The constitution of the war crime tribunals in 2010, and the arrest and the indictment of most of the senior Jamat leaders have changed the Islamist polity’s sense of direction broadening its ideological base. The BNP has also moderated itself phenomenally following the lessons learnt from the 2007 military intervention in politics.

Taking cues from the conducive external political ambiance stirred by the US’s support for the moderate Islamists in the Mid-East and the AL-led government’s increased estrangement with the USA and its allies, the Jamat managed to capitalize strongly on a war crime trial that has proven to be biased, influenced, and, statutorily and procedurally flawed.

The intransigence of the government in rectifying these pitfalls made the cry of the Islamists for justice more appealing to audiences within and without. These ground realities have been reinforced further by some other factors that are pushing the nationalist forces – belonging mainly to the BNP and the Jatio Party – to the brink.

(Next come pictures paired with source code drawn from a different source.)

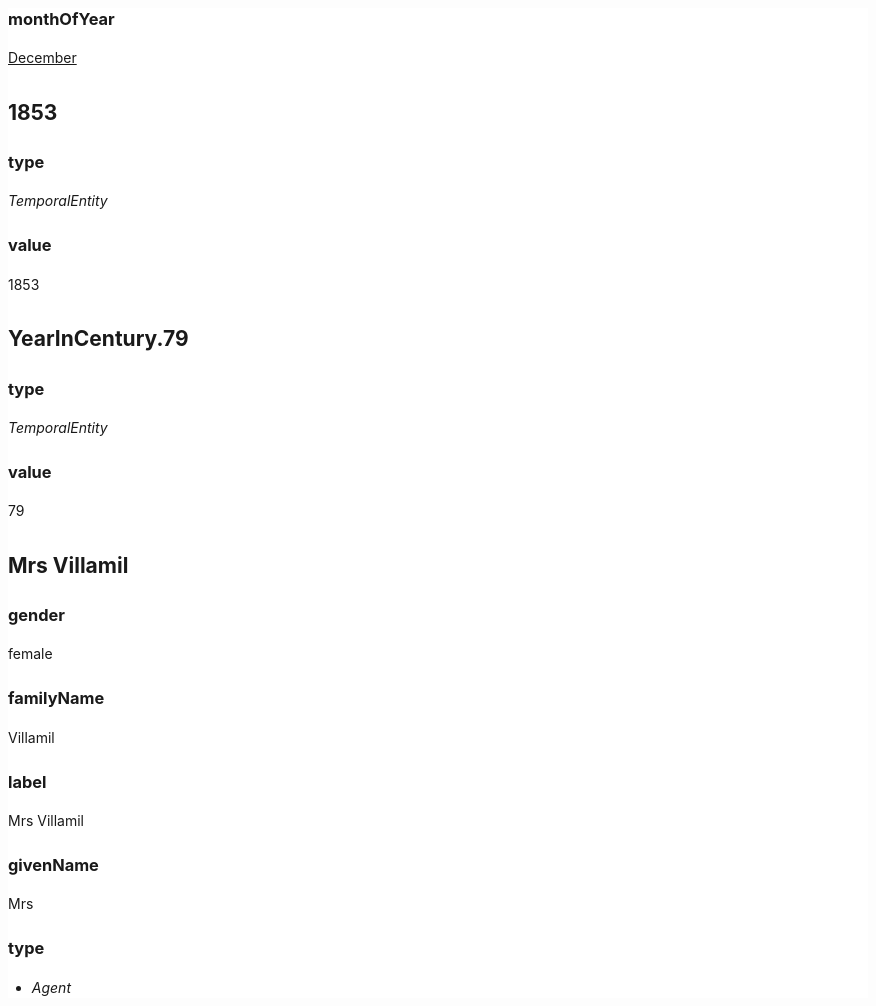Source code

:### monthOfYear


[December](#December)

## 1853

### type


*TemporalEntity*

### value


1853

## YearInCentury.79

### type


*TemporalEntity*

### value


79

## Mrs Villamil

### gender


female

### familyName


Villamil

### label


Mrs Villamil

### givenName


Mrs

### type

 - *Agent*
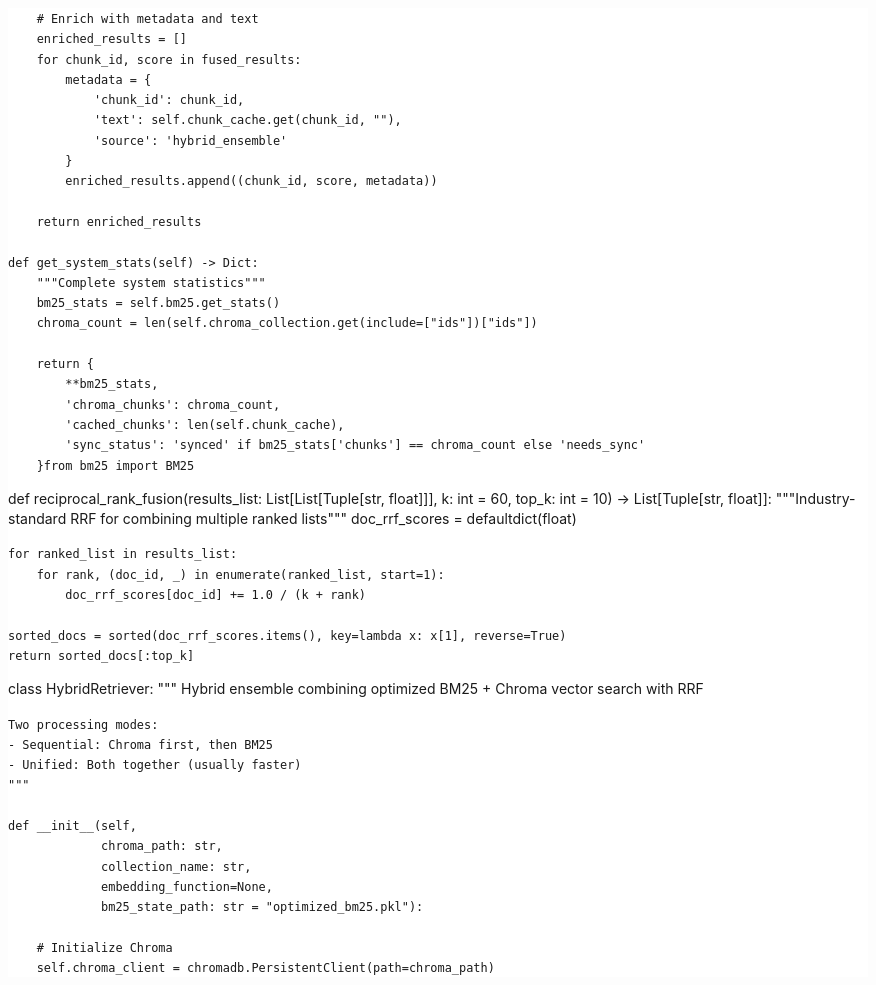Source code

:         # Enrich with metadata and text
        enriched_results = []
        for chunk_id, score in fused_results:
            metadata = {
                'chunk_id': chunk_id,
                'text': self.chunk_cache.get(chunk_id, ""),
                'source': 'hybrid_ensemble'
            }
            enriched_results.append((chunk_id, score, metadata))
        
        return enriched_results
    
    def get_system_stats(self) -> Dict:
        """Complete system statistics"""
        bm25_stats = self.bm25.get_stats()
        chroma_count = len(self.chroma_collection.get(include=["ids"])["ids"])
        
        return {
            **bm25_stats,
            'chroma_chunks': chroma_count,
            'cached_chunks': len(self.chunk_cache),
            'sync_status': 'synced' if bm25_stats['chunks'] == chroma_count else 'needs_sync'
        }from bm25 import BM25


def reciprocal_rank_fusion(results_list: List[List[Tuple[str, float]]], 
                          k: int = 60, top_k: int = 10) -> List[Tuple[str, float]]:
    """Industry-standard RRF for combining multiple ranked lists"""
    doc_rrf_scores = defaultdict(float)
    
    for ranked_list in results_list:
        for rank, (doc_id, _) in enumerate(ranked_list, start=1):
            doc_rrf_scores[doc_id] += 1.0 / (k + rank)
    
    sorted_docs = sorted(doc_rrf_scores.items(), key=lambda x: x[1], reverse=True)
    return sorted_docs[:top_k]


class HybridRetriever:
    """
    Hybrid ensemble combining optimized BM25 + Chroma vector search with RRF
    
    Two processing modes:
    - Sequential: Chroma first, then BM25
    - Unified: Both together (usually faster)
    """
    
    def __init__(self, 
                 chroma_path: str, 
                 collection_name: str,
                 embedding_function=None,
                 bm25_state_path: str = "optimized_bm25.pkl"):
        
        # Initialize Chroma
        self.chroma_client = chromadb.PersistentClient(path=chroma_path)
        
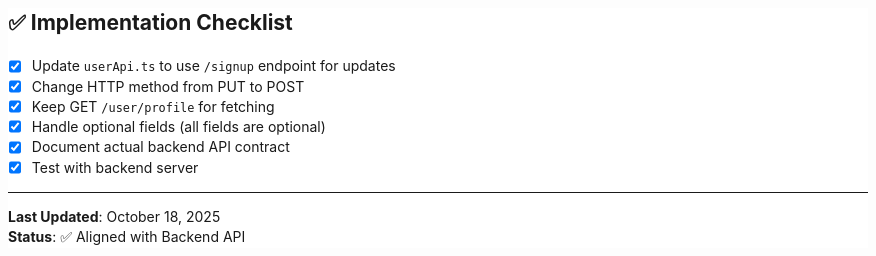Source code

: 
## ✅ **Implementation Checklist**

- [x] Update `userApi.ts` to use `/signup` endpoint for updates
- [x] Change HTTP method from PUT to POST
- [x] Keep GET `/user/profile` for fetching
- [x] Handle optional fields (all fields are optional)
- [x] Document actual backend API contract
- [x] Test with backend server

---

**Last Updated**: October 18, 2025  
**Status**: ✅ Aligned with Backend API
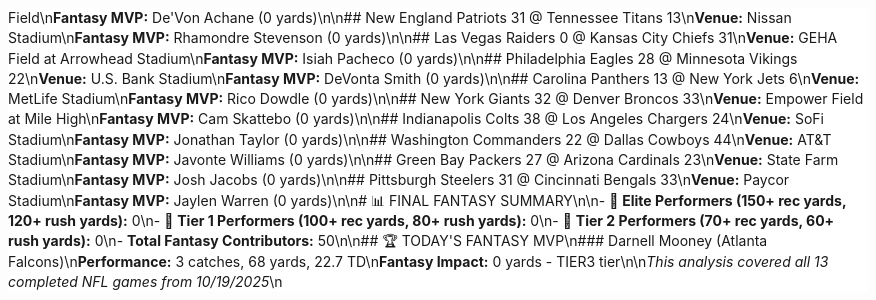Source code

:Field\n**Fantasy MVP:** De'Von Achane (0 yards)\n\n## New England Patriots 31 @ Tennessee Titans 13\n**Venue:** Nissan Stadium\n**Fantasy MVP:** Rhamondre Stevenson (0 yards)\n\n## Las Vegas Raiders 0 @ Kansas City Chiefs 31\n**Venue:** GEHA Field at Arrowhead Stadium\n**Fantasy MVP:** Isiah Pacheco (0 yards)\n\n## Philadelphia Eagles 28 @ Minnesota Vikings 22\n**Venue:** U.S. Bank Stadium\n**Fantasy MVP:** DeVonta Smith (0 yards)\n\n## Carolina Panthers 13 @ New York Jets 6\n**Venue:** MetLife Stadium\n**Fantasy MVP:** Rico Dowdle (0 yards)\n\n## New York Giants 32 @ Denver Broncos 33\n**Venue:** Empower Field at Mile High\n**Fantasy MVP:** Cam Skattebo (0 yards)\n\n## Indianapolis Colts 38 @ Los Angeles Chargers 24\n**Venue:** SoFi Stadium\n**Fantasy MVP:** Jonathan Taylor (0 yards)\n\n## Washington Commanders 22 @ Dallas Cowboys 44\n**Venue:** AT&T Stadium\n**Fantasy MVP:** Javonte Williams (0 yards)\n\n## Green Bay Packers 27 @ Arizona Cardinals 23\n**Venue:** State Farm Stadium\n**Fantasy MVP:** Josh Jacobs (0 yards)\n\n## Pittsburgh Steelers 31 @ Cincinnati Bengals 33\n**Venue:** Paycor Stadium\n**Fantasy MVP:** Jaylen Warren (0 yards)\n\n# 📊 FINAL FANTASY SUMMARY\n\n- 💎 **Elite Performers (150+ rec yards, 120+ rush yards):** 0\n- 🥇 **Tier 1 Performers (100+ rec yards, 80+ rush yards):** 0\n- 🥈 **Tier 2 Performers (70+ rec yards, 60+ rush yards):** 0\n- **Total Fantasy Contributors:** 50\n\n## 🏆 TODAY'S FANTASY MVP\n### Darnell Mooney (Atlanta Falcons)\n**Performance:** 3 catches, 68 yards, 22.7 TD\n**Fantasy Impact:** 0 yards - TIER3 tier\n\n*This analysis covered all 13 completed NFL games from 10/19/2025*\n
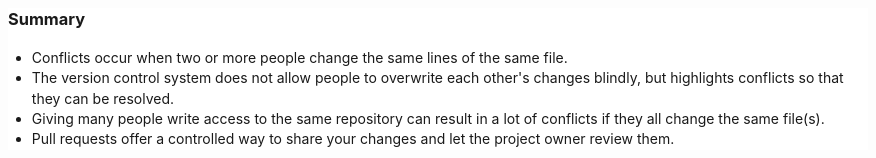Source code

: 
### Summary

* Conflicts occur when two or more people change the same lines of the same file.
* The version control system does not allow people to overwrite each other's changes blindly, but highlights conflicts so that they can be resolved.
* Giving many people write access to the same repository can result in a lot of conflicts if they all change the same file(s).
* Pull requests offer a controlled way to share your changes and let the project owner review them.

Like in many other Muslim-predominant nations, Bangladesh politics too has now embraced, willingly or not, the vivid distinctiveness of a bipolarity seen only among the secularists and the Islamists of the Mid-East nations. The battle line is drawn, and, it can only be transgressed with great peril. Under these circumstances, the crooked attempts to divide the BNP, and playing proxy with the JP under H.M Ershad, is not a stratagem that can hold waters. As matters stand in the political merry-go-round, Bangladesh appears headed for another rough ride over what seems like an irreconcilable extra-constitutional bump.